### GIVEN TASK
Extract all of the entries and give them again, word for word.

--- Begin SOURCE RECORDS ---

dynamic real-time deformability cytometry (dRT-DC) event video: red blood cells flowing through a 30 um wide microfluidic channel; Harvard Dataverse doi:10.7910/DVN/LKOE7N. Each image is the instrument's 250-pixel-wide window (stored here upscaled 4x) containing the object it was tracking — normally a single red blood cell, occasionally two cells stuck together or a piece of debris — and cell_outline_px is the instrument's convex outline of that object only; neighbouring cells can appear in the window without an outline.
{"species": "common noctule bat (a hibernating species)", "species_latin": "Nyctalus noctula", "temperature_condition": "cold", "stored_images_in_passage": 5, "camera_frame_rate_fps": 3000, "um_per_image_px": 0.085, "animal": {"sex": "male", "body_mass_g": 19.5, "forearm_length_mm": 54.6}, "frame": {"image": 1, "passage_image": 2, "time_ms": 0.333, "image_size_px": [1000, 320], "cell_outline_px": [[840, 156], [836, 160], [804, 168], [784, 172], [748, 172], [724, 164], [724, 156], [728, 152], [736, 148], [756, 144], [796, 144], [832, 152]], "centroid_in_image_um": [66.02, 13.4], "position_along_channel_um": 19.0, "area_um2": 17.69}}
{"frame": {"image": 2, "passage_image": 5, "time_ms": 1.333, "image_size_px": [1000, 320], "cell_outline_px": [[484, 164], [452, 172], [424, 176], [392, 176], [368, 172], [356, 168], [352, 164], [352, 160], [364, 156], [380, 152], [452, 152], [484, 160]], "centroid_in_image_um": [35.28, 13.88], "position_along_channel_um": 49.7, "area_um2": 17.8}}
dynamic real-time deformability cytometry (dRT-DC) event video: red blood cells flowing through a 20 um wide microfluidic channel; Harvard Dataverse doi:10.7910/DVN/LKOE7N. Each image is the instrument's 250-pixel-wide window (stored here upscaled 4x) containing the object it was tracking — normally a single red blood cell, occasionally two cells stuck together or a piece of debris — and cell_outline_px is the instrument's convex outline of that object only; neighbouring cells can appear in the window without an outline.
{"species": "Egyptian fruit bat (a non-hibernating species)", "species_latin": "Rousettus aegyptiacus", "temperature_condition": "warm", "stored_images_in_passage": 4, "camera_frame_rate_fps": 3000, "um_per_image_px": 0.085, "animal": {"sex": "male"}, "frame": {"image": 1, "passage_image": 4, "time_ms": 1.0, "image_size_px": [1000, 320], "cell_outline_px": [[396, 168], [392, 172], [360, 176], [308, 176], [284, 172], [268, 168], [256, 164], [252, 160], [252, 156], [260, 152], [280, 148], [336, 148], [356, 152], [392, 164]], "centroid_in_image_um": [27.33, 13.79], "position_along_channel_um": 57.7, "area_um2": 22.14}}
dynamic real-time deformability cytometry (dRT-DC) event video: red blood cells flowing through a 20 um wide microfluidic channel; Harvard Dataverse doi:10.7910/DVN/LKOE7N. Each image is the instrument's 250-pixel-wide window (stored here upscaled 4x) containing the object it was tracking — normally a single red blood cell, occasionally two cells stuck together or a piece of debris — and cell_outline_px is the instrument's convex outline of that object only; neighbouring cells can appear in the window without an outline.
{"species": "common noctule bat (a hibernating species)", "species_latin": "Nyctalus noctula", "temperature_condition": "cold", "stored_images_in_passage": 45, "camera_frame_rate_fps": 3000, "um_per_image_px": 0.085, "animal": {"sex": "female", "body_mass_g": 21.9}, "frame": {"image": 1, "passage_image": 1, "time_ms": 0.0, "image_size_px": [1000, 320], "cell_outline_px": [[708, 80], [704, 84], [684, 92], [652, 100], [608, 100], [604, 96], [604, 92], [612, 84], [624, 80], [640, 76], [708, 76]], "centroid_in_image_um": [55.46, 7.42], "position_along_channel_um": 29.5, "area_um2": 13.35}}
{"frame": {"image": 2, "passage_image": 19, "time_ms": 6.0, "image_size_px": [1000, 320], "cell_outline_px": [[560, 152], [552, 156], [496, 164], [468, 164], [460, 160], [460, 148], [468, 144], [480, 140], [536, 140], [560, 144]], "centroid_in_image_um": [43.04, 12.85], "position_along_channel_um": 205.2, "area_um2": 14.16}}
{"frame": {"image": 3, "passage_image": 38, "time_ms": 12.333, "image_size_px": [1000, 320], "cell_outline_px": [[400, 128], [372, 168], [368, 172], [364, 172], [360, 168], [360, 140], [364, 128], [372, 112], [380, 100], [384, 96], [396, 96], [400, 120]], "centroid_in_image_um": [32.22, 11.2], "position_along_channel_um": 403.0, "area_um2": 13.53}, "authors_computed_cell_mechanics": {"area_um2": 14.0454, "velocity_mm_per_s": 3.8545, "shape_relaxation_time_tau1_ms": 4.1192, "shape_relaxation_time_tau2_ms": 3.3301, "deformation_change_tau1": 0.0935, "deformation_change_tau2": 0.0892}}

--- End SOURCE RECORDS ---

### TASK RESULT
dynamic real-time deformability cytometry (dRT-DC) event video: red blood cells flowing through a 30 um wide microfluidic channel; Harvard Dataverse doi:10.7910/DVN/LKOE7N. Each image is the instrument's 250-pixel-wide window (stored here upscaled 4x) containing the object it was tracking — normally a single red blood cell, occasionally two cells stuck together or a piece of debris — and cell_outline_px is the instrument's convex outline of that object only; neighbouring cells can appear in the window without an outline.
{"species": "common noctule bat (a hibernating species)", "species_latin": "Nyctalus noctula", "temperature_condition": "cold", "stored_images_in_passage": 5, "camera_frame_rate_fps": 3000, "um_per_image_px": 0.085, "animal": {"sex": "male", "body_mass_g": 19.5, "forearm_length_mm": 54.6}, "frame": {"image": 1, "passage_image": 2, "time_ms": 0.333, "image_size_px": [1000, 320], "cell_outline_px": [[840, 156], [836, 160], [804, 168], [784, 172], [748, 172], [724, 164], [724, 156], [728, 152], [736, 148], [756, 144], [796, 144], [832, 152]], "centroid_in_image_um": [66.02, 13.4], "position_along_channel_um": 19.0, "area_um2": 17.69}}
{"frame": {"image": 2, "passage_image": 5, "time_ms": 1.333, "image_size_px": [1000, 320], "cell_outline_px": [[484, 164], [452, 172], [424, 176], [392, 176], [368, 172], [356, 168], [352, 164], [352, 160], [364, 156], [380, 152], [452, 152], [484, 160]], "centroid_in_image_um": [35.28, 13.88], "position_along_channel_um": 49.7, "area_um2": 17.8}}
dynamic real-time deformability cytometry (dRT-DC) event video: red blood cells flowing through a 20 um wide microfluidic channel; Harvard Dataverse doi:10.7910/DVN/LKOE7N. Each image is the instrument's 250-pixel-wide window (stored here upscaled 4x) containing the object it was tracking — normally a single red blood cell, occasionally two cells stuck together or a piece of debris — and cell_outline_px is the instrument's convex outline of that object only; neighbouring cells can appear in the window without an outline.
{"species": "Egyptian fruit bat (a non-hibernating species)", "species_latin": "Rousettus aegyptiacus", "temperature_condition": "warm", "stored_images_in_passage": 4, "camera_frame_rate_fps": 3000, "um_per_image_px": 0.085, "animal": {"sex": "male"}, "frame": {"image": 1, "passage_image": 4, "time_ms": 1.0, "image_size_px": [1000, 320], "cell_outline_px": [[396, 168], [392, 172], [360, 176], [308, 176], [284, 172], [268, 168], [256, 164], [252, 160], [252, 156], [260, 152], [280, 148], [336, 148], [356, 152], [392, 164]], "centroid_in_image_um": [27.33, 13.79], "position_along_channel_um": 57.7, "area_um2": 22.14}}
dynamic real-time deformability cytometry (dRT-DC) event video: red blood cells flowing through a 20 um wide microfluidic channel; Harvard Dataverse doi:10.7910/DVN/LKOE7N. Each image is the instrument's 250-pixel-wide window (stored here upscaled 4x) containing the object it was tracking — normally a single red blood cell, occasionally two cells stuck together or a piece of debris — and cell_outline_px is the instrument's convex outline of that object only; neighbouring cells can appear in the window without an outline.
{"species": "common noctule bat (a hibernating species)", "species_latin": "Nyctalus noctula", "temperature_condition": "cold", "stored_images_in_passage": 45, "camera_frame_rate_fps": 3000, "um_per_image_px": 0.085, "animal": {"sex": "female", "body_mass_g": 21.9}, "frame": {"image": 1, "passage_image": 1, "time_ms": 0.0, "image_size_px": [1000, 320], "cell_outline_px": [[708, 80], [704, 84], [684, 92], [652, 100], [608, 100], [604, 96], [604, 92], [612, 84], [624, 80], [640, 76], [708, 76]], "centroid_in_image_um": [55.46, 7.42], "position_along_channel_um": 29.5, "area_um2": 13.35}}
{"frame": {"image": 2, "passage_image": 19, "time_ms": 6.0, "image_size_px": [1000, 320], "cell_outline_px": [[560, 152], [552, 156], [496, 164], [468, 164], [460, 160], [460, 148], [468, 144], [480, 140], [536, 140], [560, 144]], "centroid_in_image_um": [43.04, 12.85], "position_along_channel_um": 205.2, "area_um2": 14.16}}
{"frame": {"image": 3, "passage_image": 38, "time_ms": 12.333, "image_size_px": [1000, 320], "cell_outline_px": [[400, 128], [372, 168], [368, 172], [364, 172], [360, 168], [360, 140], [364, 128], [372, 112], [380, 100], [384, 96], [396, 96], [400, 120]], "centroid_in_image_um": [32.22, 11.2], "position_along_channel_um": 403.0, "area_um2": 13.53}, "authors_computed_cell_mechanics": {"area_um2": 14.0454, "velocity_mm_per_s": 3.8545, "shape_relaxation_time_tau1_ms": 4.1192, "shape_relaxation_time_tau2_ms": 3.3301, "deformation_change_tau1": 0.0935, "deformation_change_tau2": 0.0892}}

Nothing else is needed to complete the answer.